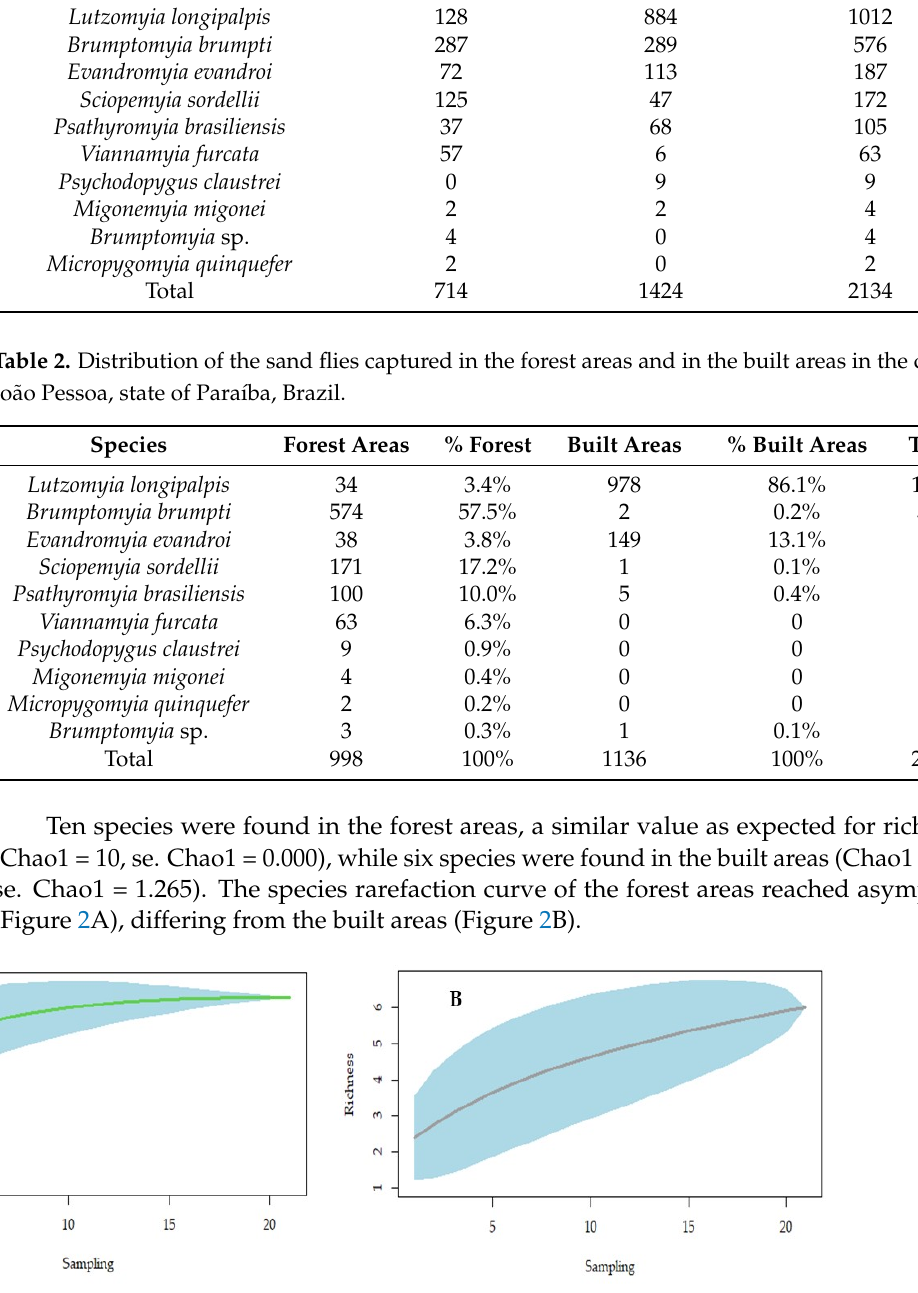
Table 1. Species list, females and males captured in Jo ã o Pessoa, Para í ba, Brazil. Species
#####
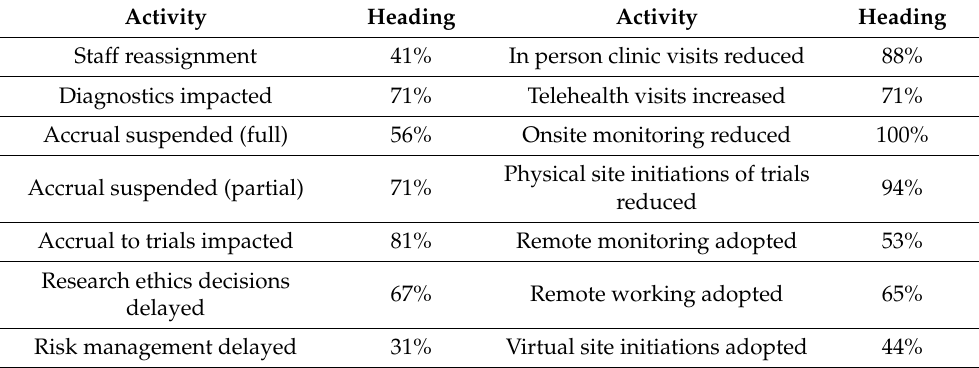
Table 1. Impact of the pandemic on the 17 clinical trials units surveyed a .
#####
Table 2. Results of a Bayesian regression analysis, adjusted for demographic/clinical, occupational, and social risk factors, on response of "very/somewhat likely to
#####
_WHAT YOU NEED TO DO_. Among the entries above, how many lines contain the string "clinical"? Write the number alone.

_WRITTEN RESPONSE_. 2